Les égarements du cœur et les chemins de la pensée

Dans ce roman pour partie autobiographique (dans sa genèse et sa structure) qui reste l’un des chefs-d’œuvre du roman français d’analyse psychologique, Benjamin Constant spectateur de lui-même campe avec talent ce héros préromantique français incarnant le « mal du siècle », un thème récurrent de l’art romantique. Ce sera le seul roman publié de son vivant et de sa volonté que l’auteur décrivait dans son Journal comme « la relation terrible d’un homme qui n’aime plus et d’une femme qui ne veut pas cesser d’être aimée. »

Remarquons que l’héroïne de son roman, Ellénore, présente de troublantes ressemblances avec Anna Lindsay pour qui Benjamin Constant éprouva également un sentiment très vif.

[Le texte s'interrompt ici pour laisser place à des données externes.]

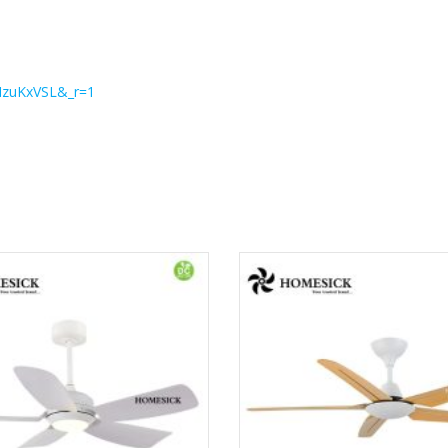
MzuKxVSL&_r=1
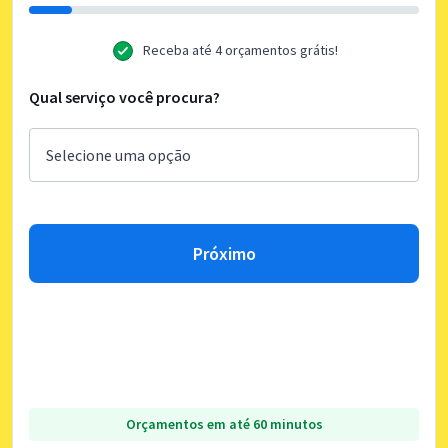
Receba até 4 orçamentos grátis!
Qual serviço você procura?
Próximo
Orçamentos em até 60 minutos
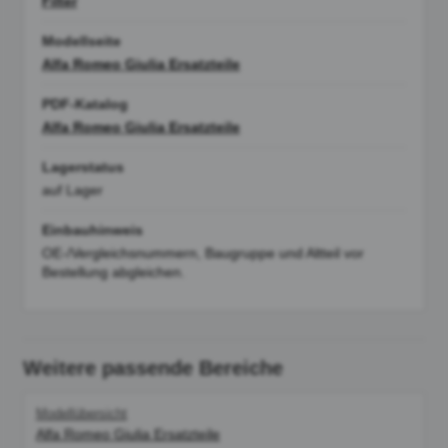
Filter
Modellseite
Alfa Romeo Giulia Ersatzteile
PDF-Katalog
Alfa Romeo Giulia Ersatzteile
Lagerstatus
auf Lager
Einbauhinweis
OE-/Vergleichsnummern, Baugruppe und Altteil vor
Bestellung abgleichen.
Weitere passende Bereiche
Modellübersicht
Alfa Romeo Giulia Ersatzteile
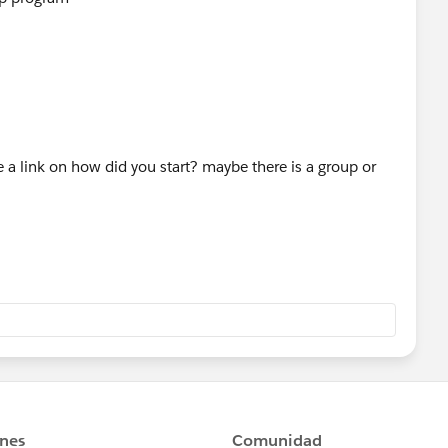
 a link on how did you start? maybe there is a group or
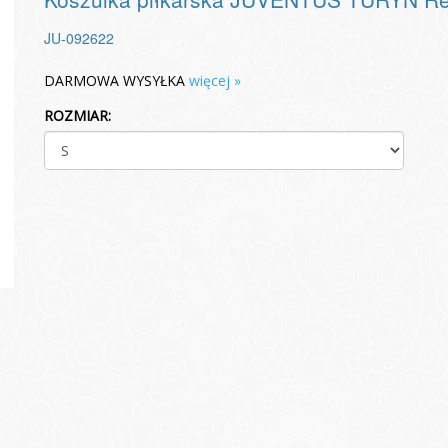
JU-092622
DARMOWA WYSYŁKA
więcej »
ROZMIAR:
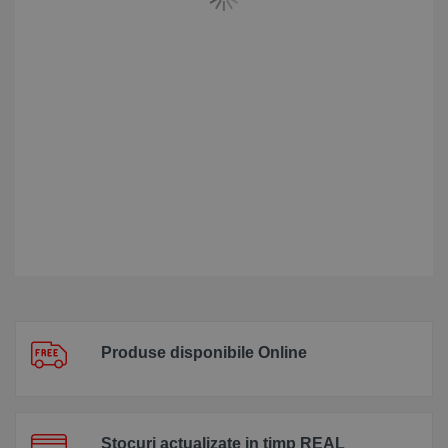
Produse disponibile Online
Stocuri actualizate in timp REAL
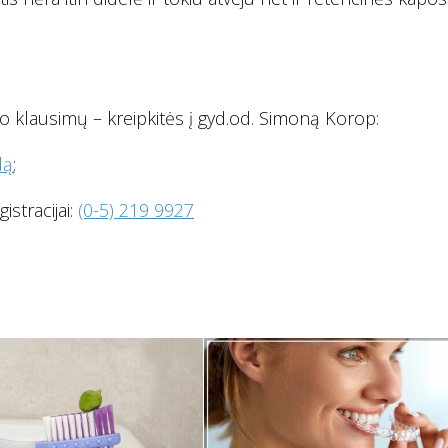
lo klausimų – kreipkitės į gyd.od. Simoną Korop:
dą
;
istracijai:
(0-5) 219 9927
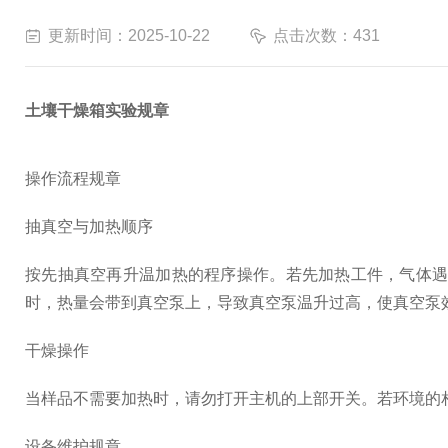
更新时间：2025-10-22
点击次数：431
土壤干燥箱实验规章
操作流程规章
抽真空与加热顺序
按先抽真空再升温加热的程序操作。若先加热工件，气体
时，热量会带到真空泵上，导致真空泵温升过高，使真空泵
干燥操作
当样品不需要加热时，请勿打开主机的上部开关。若环境的相
设备维护规章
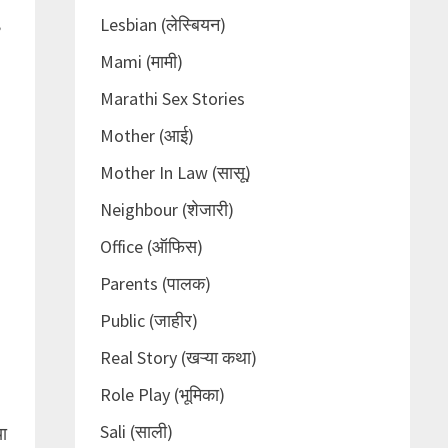
,
Lesbian (लेस्बियन)
Mami (मामी)
Marathi Sex Stories
Mother (आई)
.
Mother In Law (सासू)
Neighbour (शेजारी)
Office (ऑफिस)
Parents (पालक)
Public (जाहीर)
Real Story (खऱ्या कथा)
Role Play (भूमिका)
.
Sali (साली)
या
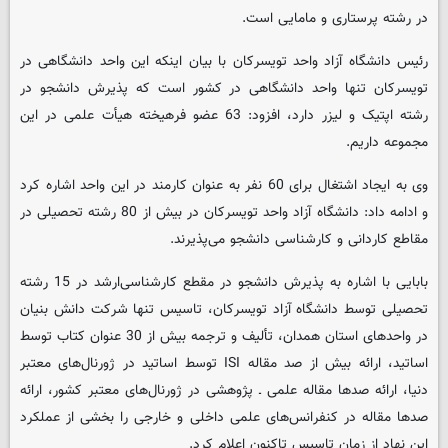
در رشته پرستاری و مامایی است.
رئیس دانشگاه آزاد واحد تویسرکان با بیان اینکه این واحد دانشگاهی در
تویسرکان تنها واحد دانشگاهی در کشور است که پذیرش دانشجو در
رشته اپتیک و لیزر دارد، افزود: 63 عضو فرهیخته هیأت علمی در این
مجموعه داریم.
وی به ایجاد اشتغال برای 60 نفر به عنوان کارمند در این واحد اشاره کرد
و ادامه داد: دانشگاه آزاد واحد تویسرکان در بیش از 80 رشته تحصیلی در
مقاطع کاردانی و کارشناسی دانشجو می‌پذیرند.
بابایی با اشاره به پذیرش دانشجو در مقطع کارشناسی‌ارشد در 15 رشته
تحصیلی توسط دانشگاه آزاد تویسرکان، تاسیس تنها شرکت دانش بنیان
در واحدهای استان همدان، تألیف و ترجمه بیش از 30 عنوان کتاب توسط
اساتید، ارائه بیش از صد مقاله ISI توسط اساتید در ژورنال‌های معتبر
دنیا، ارائه صدها مقاله علمی ـ پژوهشی در ژورنال‌های معتبر کشور، ارائه
صدها مقاله در کنفرانس‌های علمی داخلی و خارجی را بخشی از عملکرد
این نهاد از زمان تاسیس تاکنون اعلام کرد.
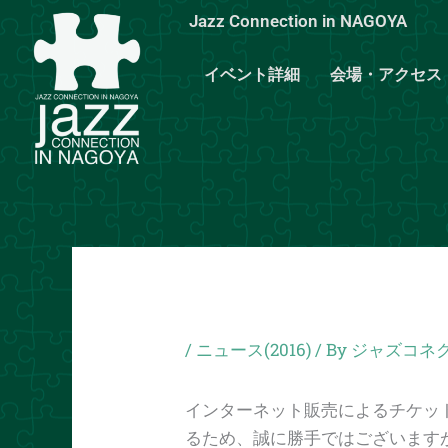
内
Jazz Connection in NAGOYA
容
を
イベント詳細
会場・アクセス
ス
キ
ッ
プ
/
ニュース(2016)
/ By
ジャズコネ
インターネット販売によるチケッ
るため、誠に勝手ではございます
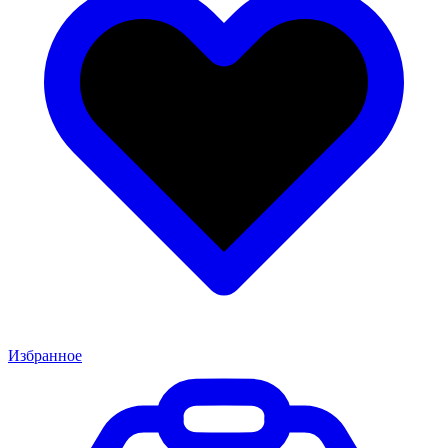
Избранное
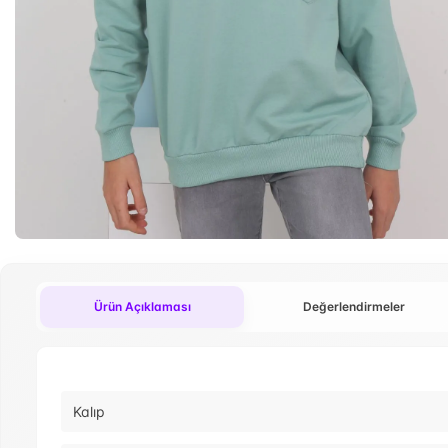
Ürün Açıklaması
Değerlendirmeler
Kalıp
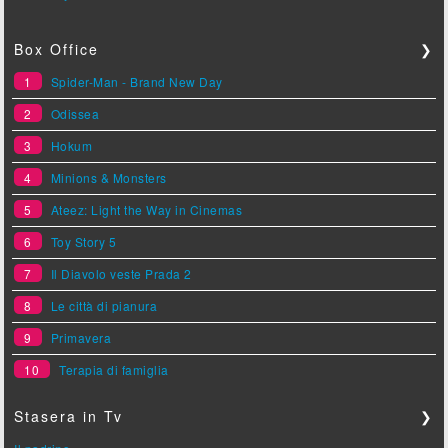
Box Office
❯
1
Spider-Man - Brand New Day
2
Odissea
3
Hokum
4
Minions & Monsters
5
Ateez: Light the Way in Cinemas
6
Toy Story 5
7
Il Diavolo veste Prada 2
8
Le città di pianura
9
Primavera
10
Terapia di famiglia
Stasera in Tv
❯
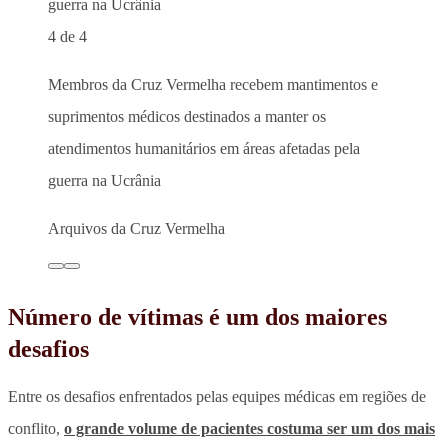
4 de 4
Membros da Cruz Vermelha recebem mantimentos e
suprimentos médicos destinados a manter os
atendimentos humanitários em áreas afetadas pela
guerra na Ucrânia
Arquivos da Cruz Vermelha
Número de vítimas é um dos maiores
desafios
Entre os desafios enfrentados pelas equipes médicas em regiões de
conflito,
o grande volume de pacientes costuma ser um dos mais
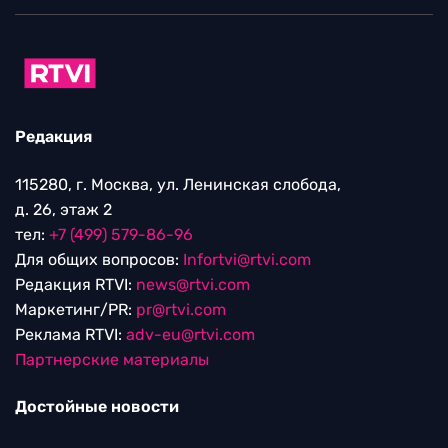
Редакция
115280, г. Москва, ул. Ленинская слобода,
д. 26, этаж 2
тел:
+7 (499) 579-86-96
Для общих вопросов:
Infortvi@rtvi.com
Редакция RTVI:
news@rtvi.com
Маркетинг/PR:
pr@rtvi.com
Реклама RTVI:
adv-eu@rtvi.com
Партнерские материалы
Достойные новости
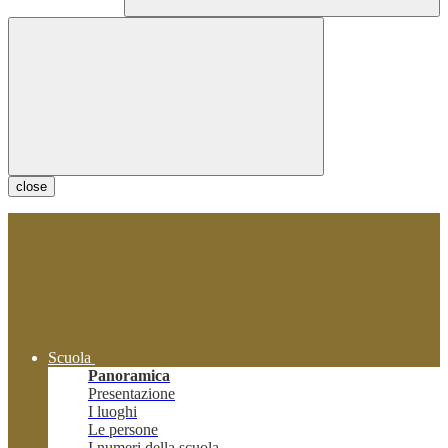
close
Scuola
Panoramica
Presentazione
I luoghi
Le persone
I numeri della scuola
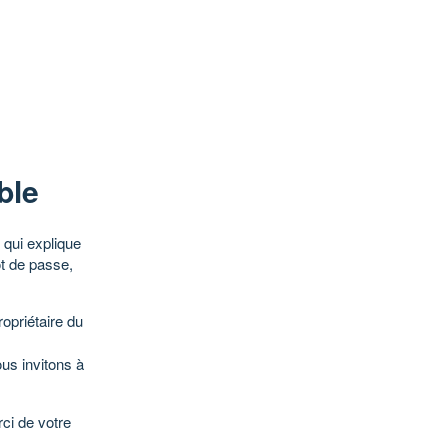
ble
qui explique
ot de passe,
opriétaire du
ous invitons à
ci de votre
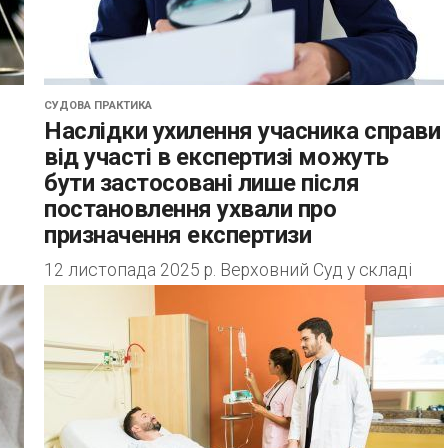
СУДОВА ПРАКТИКА
Наслідки ухилення учасника справи
від участі в експертизі можуть
бути застосовані лише після
постановлення ухвали про
призначення експертизи
12 листопада 2025 р. Верховний Суд у складі
ого
колегії суддів Другої судової палати Касаційного
цивільного суду у справі № 346/5502/22
...
задовольнив касаційну скаргу заявника, який
наполягав,...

STENDHAL esquisse à merveille le profil du roman le 1er décembre 1824 dans un article circonstancier du New Monthly Magazine : « Adolphe séduit une femme qu’il n’aime point et la victime devient alors passionnément éprise de son séducteur. Celui-ci, n’ayant pas assez de fermeté pour rompre, souffre de l’amour sans cesse grandissant de sa maîtresse. On peut dire que ce roman est un marivaudage tragique où la difficulté n’est point, comme chez Marivaux, de faire une déclaration d’amour, mais une déclaration de haine. »

Pour résumer l’intrigue d’Adolphe d’une manière lapidaire : La séduction d’une femme par le dernier des libertins, les affres de l'amour, le martyre, la passion non partagée et la faiblesse de l’amant face à une tempétueuse maîtresse tyrannique.


Benjamin CONSTANT le défenseur de la Liberté

Écrivain remarquable, grand historien des Religions (ce qu’on ignore très souvent), homme politique, défenseur des libertés fondamentales de l’individu, Benjamin CONSTANT, auteur libéral d’un caractère européen total (mais revendiquant la nationalité d’être Français), nous livre avec l’ouvrage Adolphe L’UN DES PLUS GRANDS ROMANS FRANÇAIS, chef-d’œuvre incontournable du roman personnel. Clarté de l’analyse, limpidité et sobriété du style, élégance, objectivité, brièveté, personnage tortueux et versatile, brillant, instable, étonnamment clairvoyant sur lui-même, de caractère faible mais d’une intelligence remarquable, Adolphe ou l’histoire d’une servitude sentimentale est un témoignage psychologique de grand prix, un écrit de premier ordre qui bouleverse la littérature.


Les bonnes feuilles

« Adolphe, me dit-elle, vous vous trompez sur vous-même. Vous êtes généreux, vous vous dévouez à moi parce que je suis persécutée. Vous croyez avoir de l’amour, et vous n’avez que de la pitié. Pourquoi prononça-t-elle ces mots funestes ? Pourquoi me révéla-t-elle un secret que je voulais ignorer ? Je m’efforçai de la rassurer. J’y parvins peut-être, mais la vérité avait traversé mon âme : le mouvement était détruit. J’étais déterminé dans mon sacrifice, mais je n’en étais pas plus heureux : et déjà il y avait en moi une pensée que de nouveau j’étais réduit à cacher. » (Chapitre V, p. 115).

À partir de ce moment quelque chose est changé et Adolphe aura encore quelques élans pour Ellénore dans les circonstances les plus dramatiques.